Mitt Romney isn’t blue or red. He’s an archipelago man. That’s a big reason that voters have been slow to warm up to him. From LBJ to Bill Clinton to George W. Bush to Sarah Palin, Americans like their politicians to sound like they’re from somewhere, to be human symbols of our love affair with small towns, the girl next door, the little pink houses of Mellencamp myth. Most of those mythical American towns grew up around factories – think chocolate bars from Hershey, baseball bats from Louisville, cereals from Battle Creek. Deep down, what scares voters in both parties the most is the thought that these unique and vital places are vanishing or eroding – overrun by immigrants or the forces of globalism or both, with giant Walmarts descending like spaceships to replace the corner grocer, the family barber and the local hardware store, and 1,000 cable channels replacing the school dance and the gossip at the local diner.

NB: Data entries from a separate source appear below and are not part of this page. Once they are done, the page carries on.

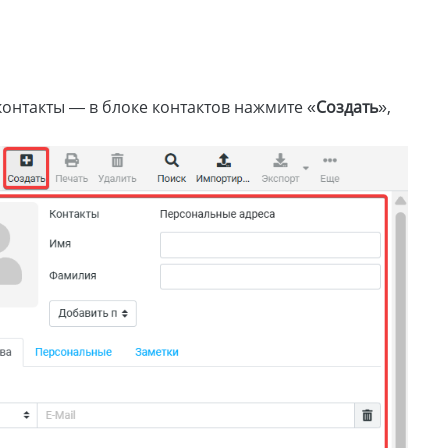
контакты — в блоке контактов нажмите «
Создать
»,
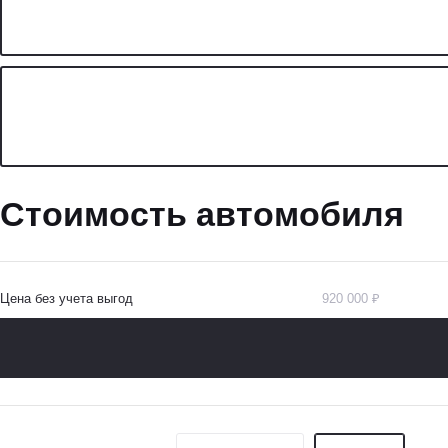
Стоимость автомобиля
Цена без учета выгод
920 000 ₽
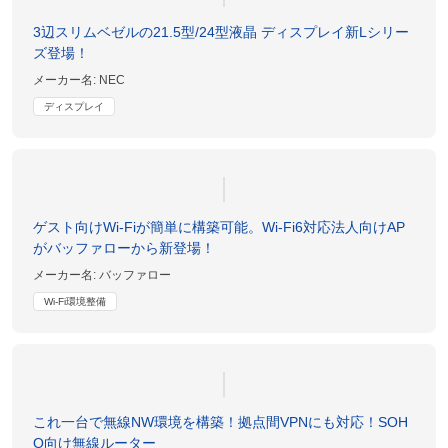
3辺スリムベゼルの21.5型/24型液晶 ディスプレイ新Lシリー
ズ登場！
メーカー名:
NEC
ディスプレイ
ゲスト向けWi-Fiが簡単に構築可能。Wi-Fi6対応法人向けAP
がバッファローから新登場！
メーカー名:
バッファロー
Wi-Fi環境整備
これ一台で無線NW環境を構築！拠点間VPNにも対応！SOH
O向け無線ルーター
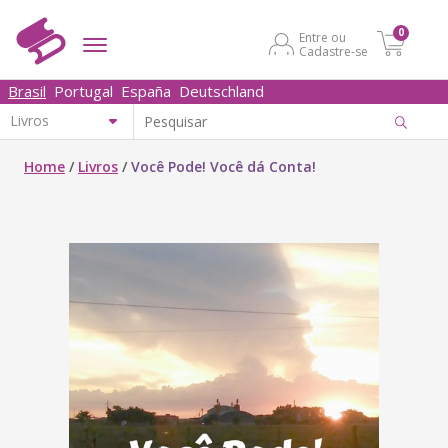
0
Entre ou
Cadastre-se
Brasil
Portugal
España
Deutschland
Home
/
Livros
/
Você Pode! Você dá Conta!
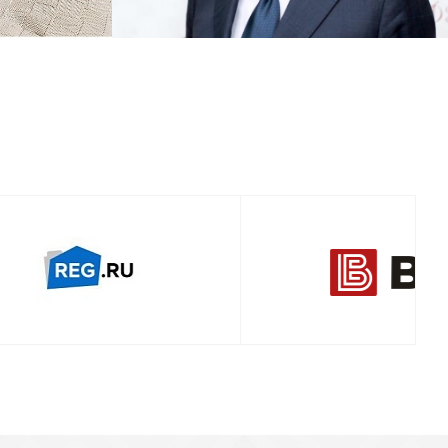
Смотреть проект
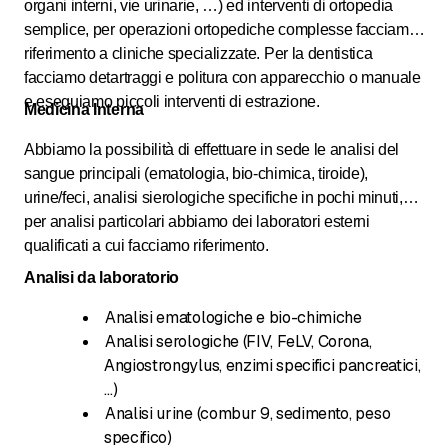
organi interni, vie urinarie, …) ed interventi di ortopedia
semplice, per operazioni ortopediche complesse facciamo
riferimento a cliniche specializzate. Per la dentistica
facciamo detartraggi e politura con apparecchio o manuale
e eseguiamo piccoli interventi di estrazione.
Medicina Interna
Abbiamo la possibilità di effettuare in sede le analisi del
sangue principali (ematologia, bio-chimica, tiroide),
urine/feci, analisi sierologiche specifiche in pochi minuti,
per analisi particolari abbiamo dei laboratori esterni
qualificati a cui facciamo riferimento.
Analisi da laboratorio
Analisi ematologiche e bio-chimiche
Analisi serologiche (FIV, FeLV, Corona,
Angiostrongylus, enzimi specifici pancreatici,
…)
Analisi urine (combur 9, sedimento, peso
specifico)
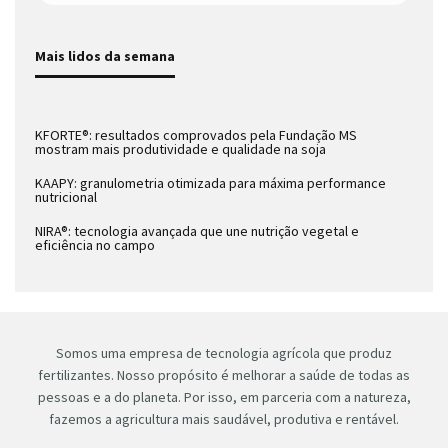
Mais lidos da semana
KFORTE®: resultados comprovados pela Fundação MS
mostram mais produtividade e qualidade na soja
KAAPY: granulometria otimizada para máxima performance
nutricional
NIRA®: tecnologia avançada que une nutrição vegetal e
eficiência no campo
Somos uma empresa de tecnologia agrícola que produz
fertilizantes. Nosso propósito é melhorar a saúde de todas as
pessoas e a do planeta. Por isso, em parceria com a natureza,
fazemos a agricultura mais saudável, produtiva e rentável.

Obama ran on “change” in 2008, but Mitt Romney represents a far more real and seismic shift in the American landscape. Romney is the frontman and apostle of an economic revolution, in which transactions are manufactured instead of products, wealth is generated without accompanying prosperity, and Cayman Islands partnerships are lovingly erected and nurtured while American communities fall apart. The entire purpose of the business model that Romney helped pioneer is to move money into the archipelago from the places outside it, using massive amounts of taxpayer-subsidized debt to enrich a handful of billionaires. It’s a vision of society that’s crazy, vicious and almost unbelievably selfish, yet it’s running for president, and it has a chance of winning. Perhaps that change is coming whether we like it or not. Perhaps Mitt Romney is the best man to manage the transition. But it seems a little early to vote for that kind of wholesale surrender.